Article 9. Final provisions

  1. In case of any changes to this Regulation, GPOWER shall notify the Clients within the website of GPOWER and by sending a notice of the Regulation change to the registered Clients to the e-mail address attributed to their account (along with the updated Regulation attached in PDF format). The updated version of the Regulation shall enter into force on the date specified in its change, but no earlier than within 7 days of the date of its announcement, provided that technical and informational changes or changes which do not result in the Clients’ standing deterioration might take place at shorter notice. For the Clients who have placed Orders before the new Regulation has entered into force, the previously binding Regulation shall apply. The changed Regulation is binding for a registered Client, who does not withdraw from an account agreement within GPOWER (does not resign from the Account in accordance with the provisions mentioned in Article 2 Paragraph 12 of this Regulation) before the date of the new Regulation has entered into force.

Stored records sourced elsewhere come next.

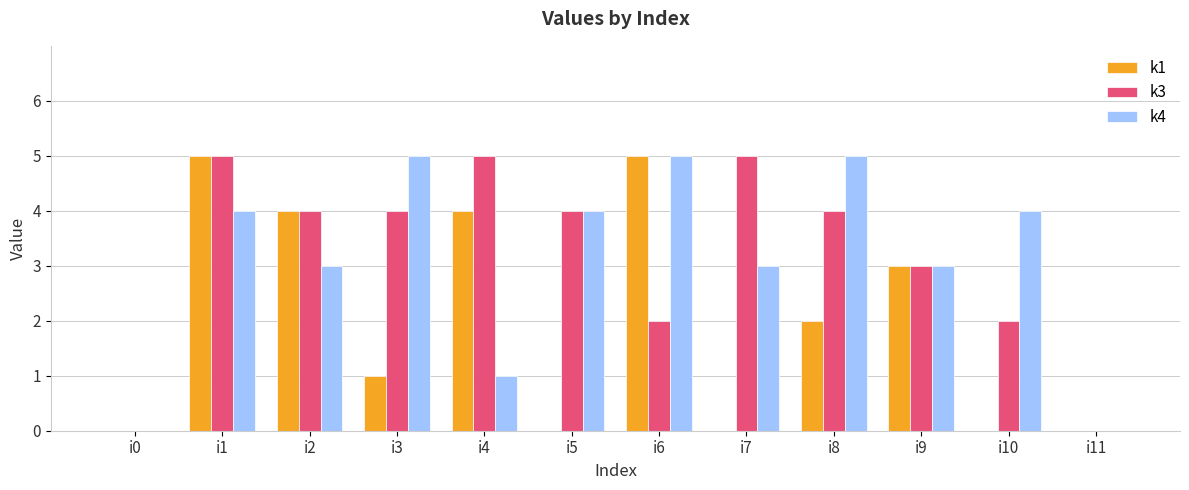

What is the total value across all series at i9?

9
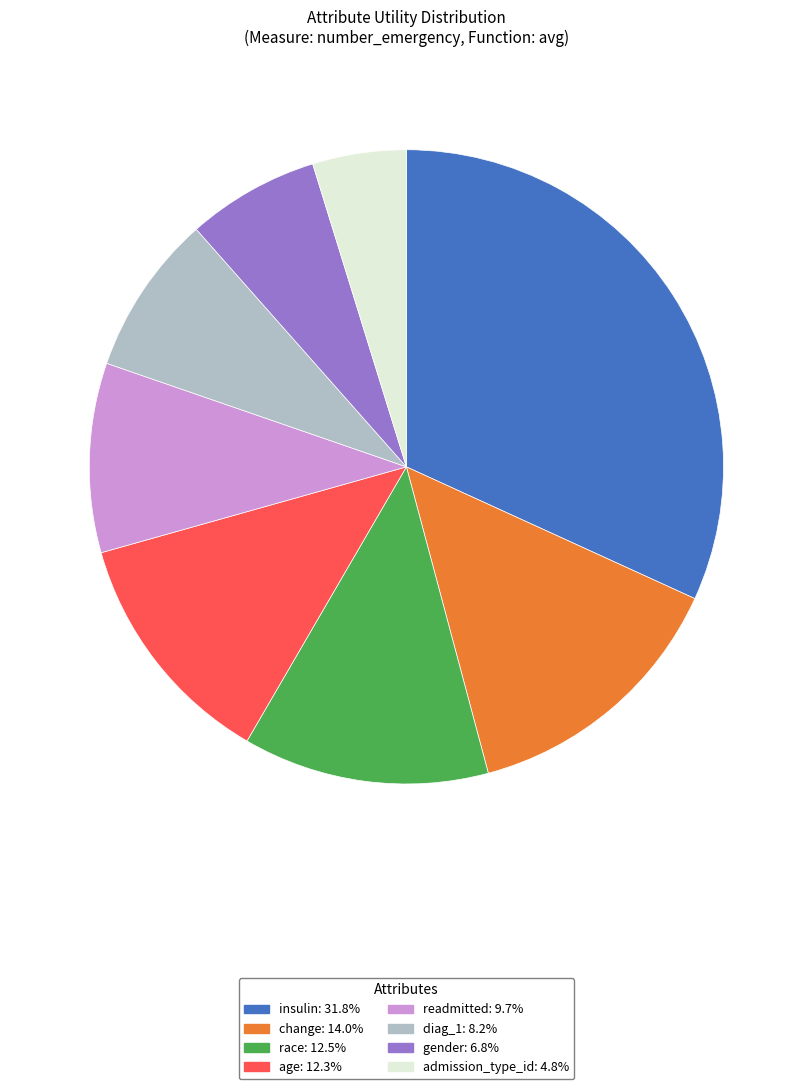

Do diag_1 and change together represent more than half of the pie?

No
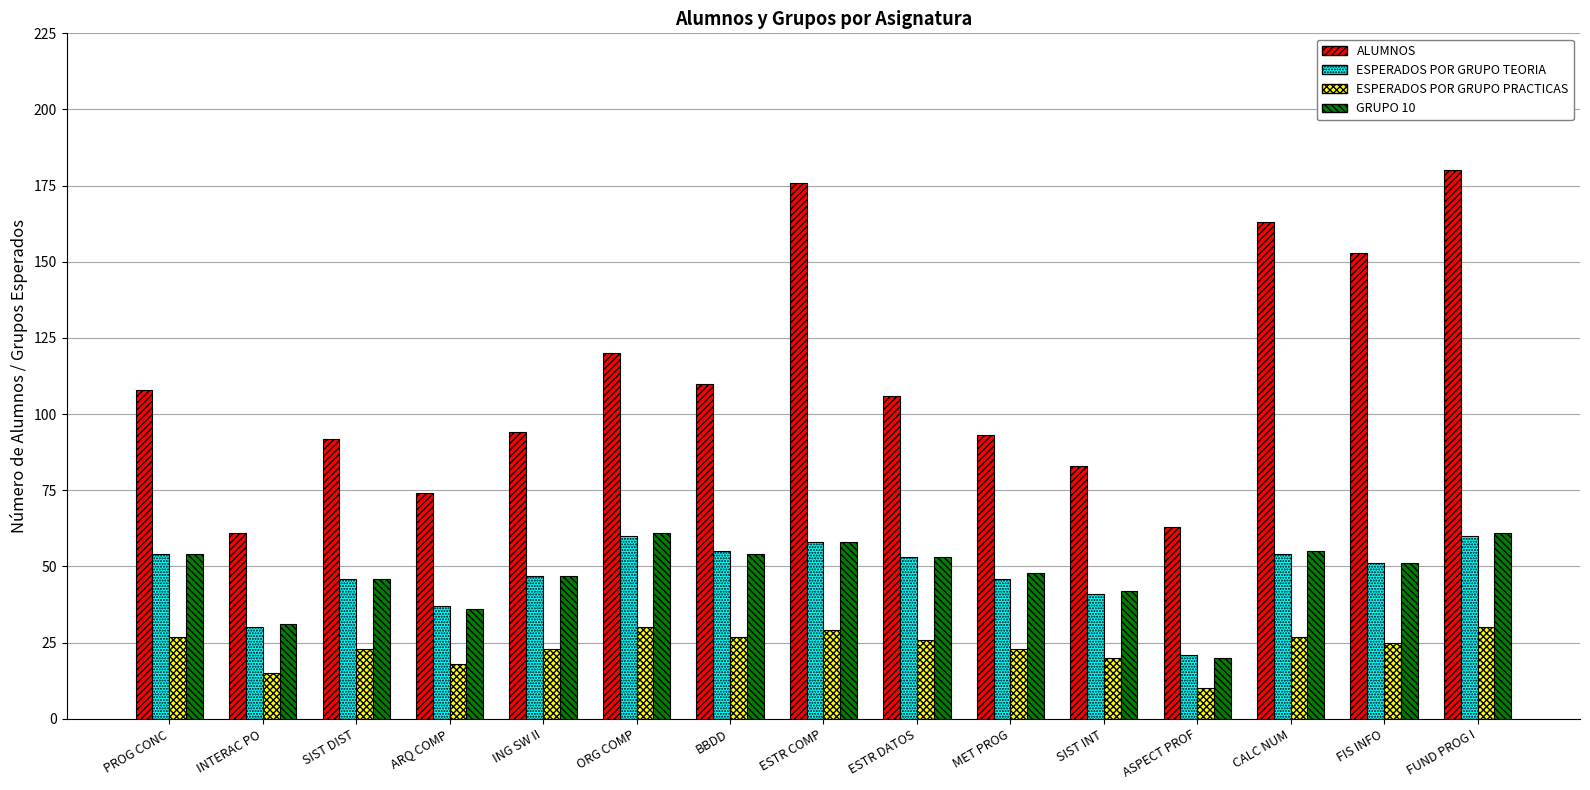

Are the bars horizontal?

No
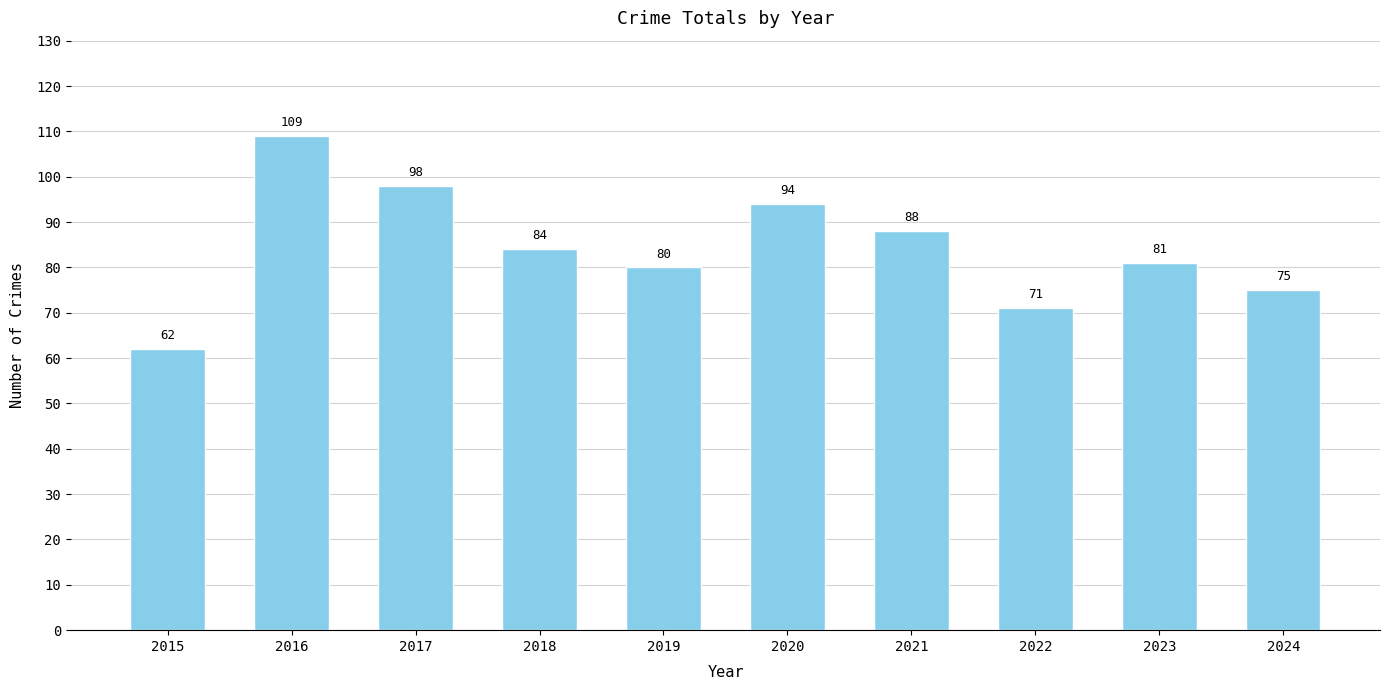

What is the difference between the maximum and second lowest values?

38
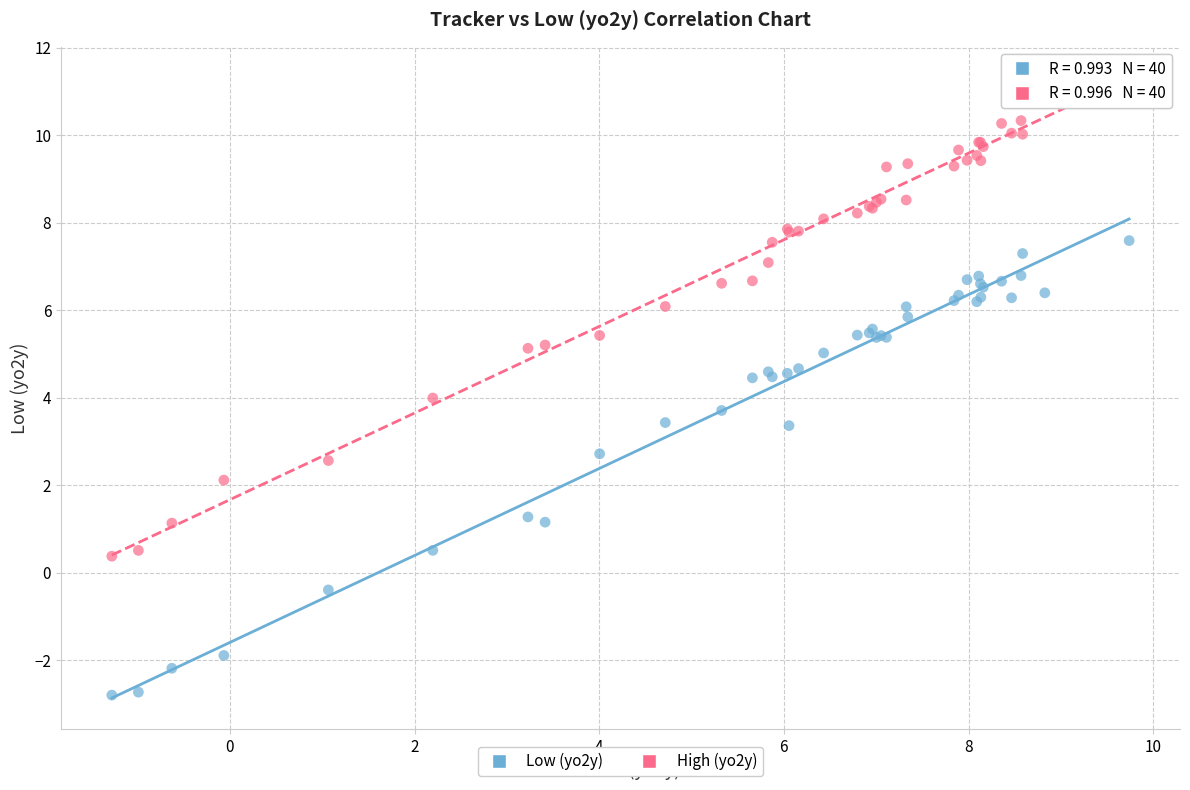

Which series contains the highest Y value?

High (yo2y)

  2. For statistical purposes and to ensure the highest quality of services GPOWER uses the information stored by a server on the terminal equipment of the Client, which is then read at each connection of the browser (cookie files). The purpose is to facilitate browsing the page with the next visit to the service. The User decides which cookies are stored and how it is made by setting the browser (commonly used ones: Mozilla Firefox, Internet Explorer, Google Chrome, Opera, Safari, Microsoft Edge). The default settings of web browsers allow the storage of cookie files.
  3. It is forbidden for the Clients to use any graphic elements (including the logo of GPOWER), the layout and design of GPOWER websites, and any other intellectual property rights without a clear written consent of the Seller.
  4. Nothing in this Regulation shall affect any rights of the Client under the Act of May 30, 2014 about consumer rights (Journal of Laws of 2014, Item 827 with subsequent amendments) or any applicable law provisions. Nothing in this Regulation may be interpreted as being intended to exclude or reduce liability which exclusion or reduction is not forbidden under applicable law.
  5. The Polish law shall be applicable to sale agreements between the Client and the Seller under the conditions specified in the Regulation.
  6. Any disputes between the Client not being a consumer and the Seller resulting from applying this Regulation shall be settled by the competent common court in Gorzów Wlkp.